Он попытался взять меня за руку.

— Хочешь махорки? — спросил я.

Он моргал детскими глазенками близорукого умника, пробовал улыбнуться. Я знал, что с ним происходит. Но с меня уже было довольно слюнтяйства, слез, переживаний и тому подобных нелепостей. Наскучила мне и моя собственная история. С вечерней прохладой обрушился на меня второй приступ малярии.

— О чем тут говорить, парень, — сказал я. — Я иду спать.

Паренек разбудил сестру. Они молча пошли к «балагану». Я тоже поплелся в свое логово. Момыш-улы сидел, глядя на догорающие огоньки, на угли, которые тускнели, чернели, умирали. Последний горячий уголек он положил в трубку. Потом крикнул одной из женщин, чтобы принесла горшок молока. Молоко принесли для меня — запить отвар из трав и хины, от которой, как всегда, у меня загудело и зашумело в ушах. Момыш-улы по своему обыкновению до поздней ночи сидел у входа в «балаган ». Потухли все костры. Зажглись все звезды. Татарин полушептал-полунапевал длинную и очень древнюю песнь наездников, готовящихся к великому походу. Перед рассветом он уехал на базу совхоза за хлебом. По его личному разрешению Данку пораньше отпускали с работы, чтобы она могла ухаживать за мной. Ночами брат и сестра по очереди сидели подле меня. Через два дня прибыли наконец подводы с затхлым хлебом и прокисшими огурцами, а я едва нашел в себе силы, чтобы выйти им навстречу. У малярии был двухдневный цикл, а третий приступ — самый сильный.

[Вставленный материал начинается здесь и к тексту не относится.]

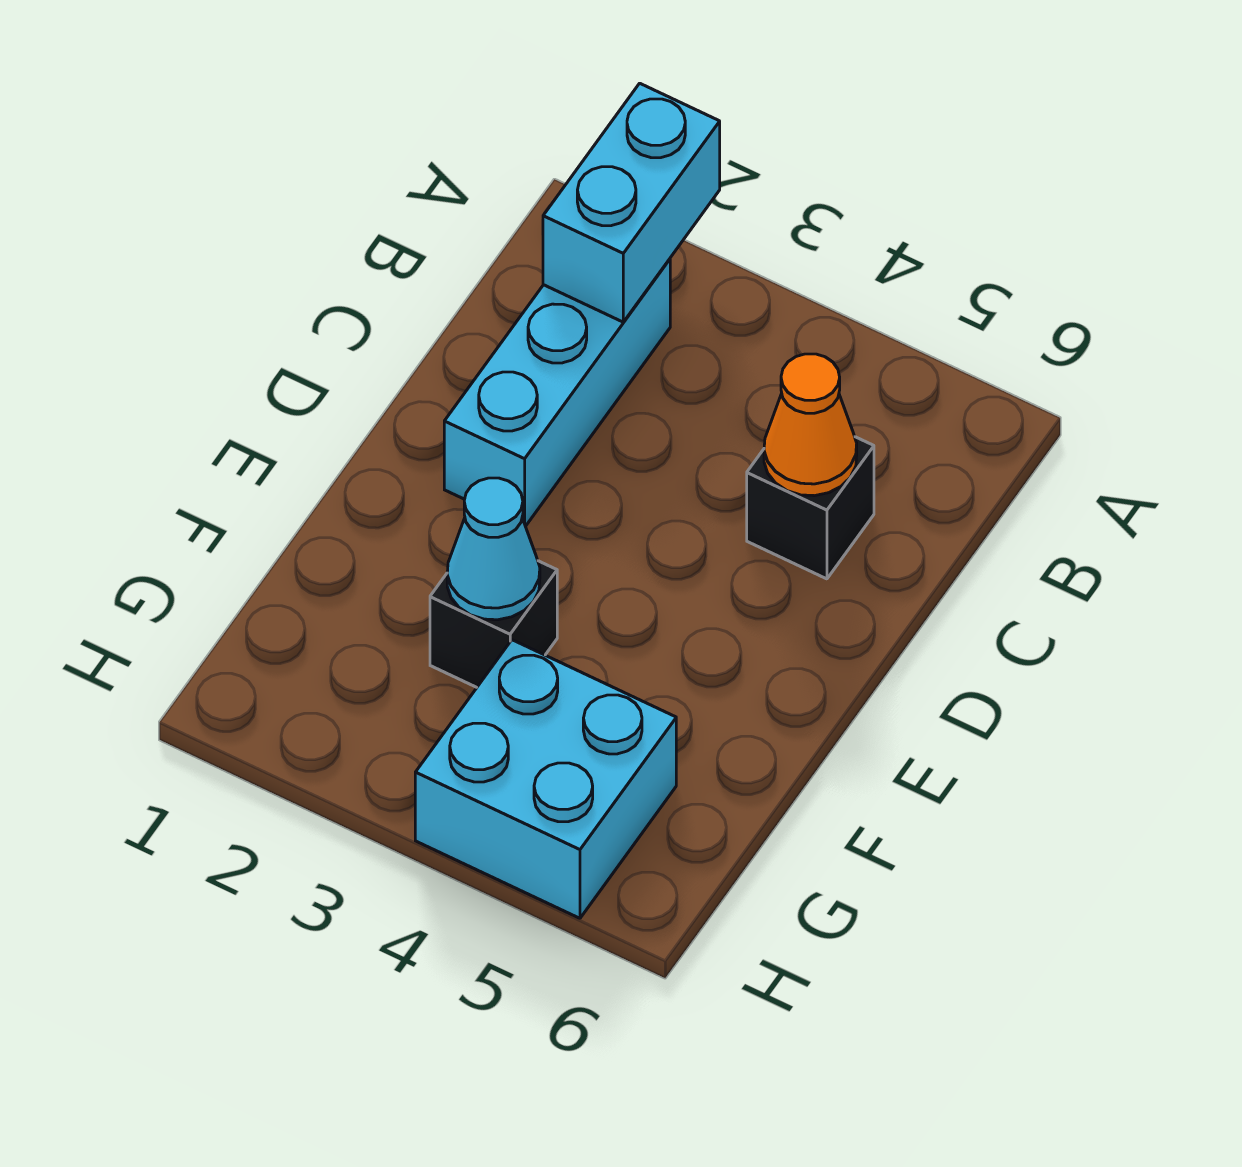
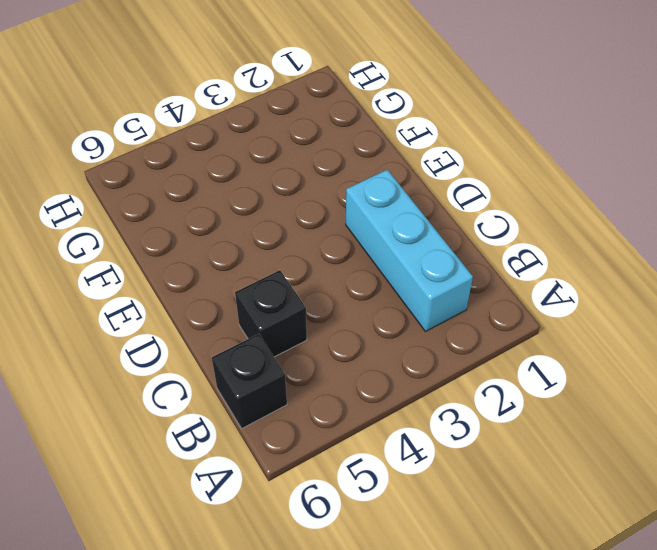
black 1x1 brick [212,334,287,428] -> black 1x1 brick moved to [430,561,557,687]
none -> cyan 2x2 brick [415,640,676,918]
none -> cyan 1x2 brick [543,83,720,322]

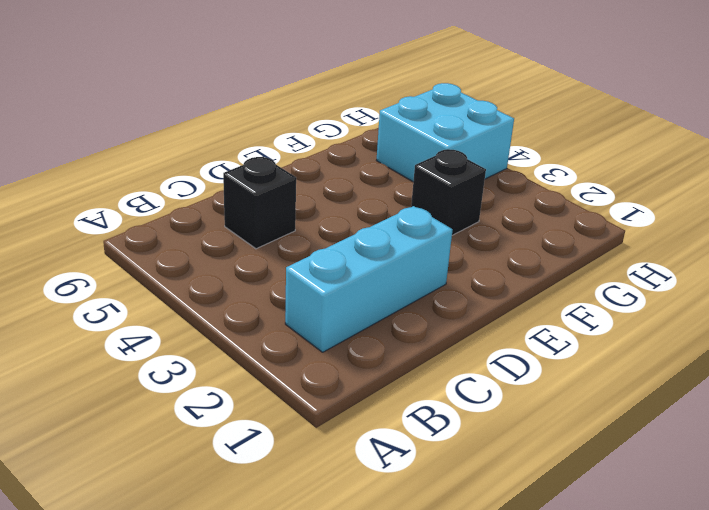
none -> cyan 1x2 brick [543,83,720,322]
none -> orange 1x1 cone [764,354,857,496]

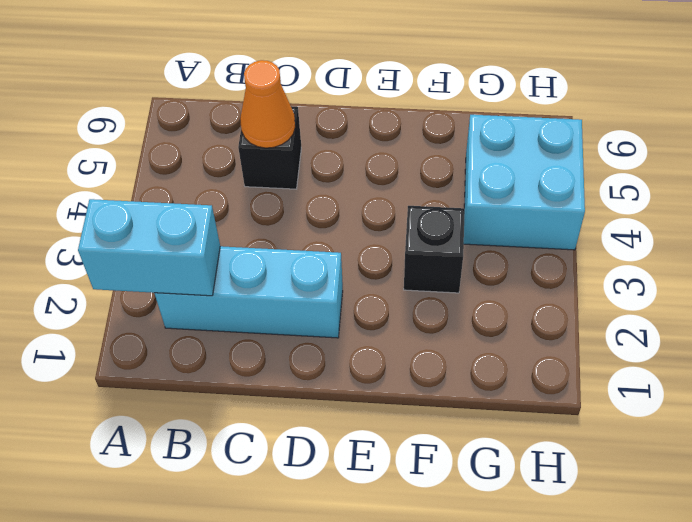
none -> cyan 1x1 cone [447,478,540,620]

Я вышел из «балагана», опираясь на плечо Сташека. Момыш-улы мчался к нам во весь опор. Осадил кобылу в метре от нас и поднял палец вверх, указывая на длинную, тянувшуюся к югу стаю журавлей. Он очень устал; сползая с седла, еще бодрился. Но потом зашатался на одеревеневших ногах, побледнел, прикрыл глаза. И тогда-то в первый и последний раз он сказал мне несколько слов лично о самом себе.





Сказал он так:

— На горы ложится тяжелый снег, на человека — старость.

Данка умерла от тифа через год в Ташкенте, где три недели мы дожидались отправки в Бузулук. Это было через месяц после заключения советско-польского договора, и как раз в Бузулуке формировались первые подразделения создававшейся (на основании статьи 3 договора от 30 июля) польской армии на территории СССР. Было это также через десять месяцев после смерти Момыш-улы, который, завершая восемьдесят третий год своей жизни, пал, я бы сказал, смертью храбрых — умер в седле, сраженный леденящей метелью.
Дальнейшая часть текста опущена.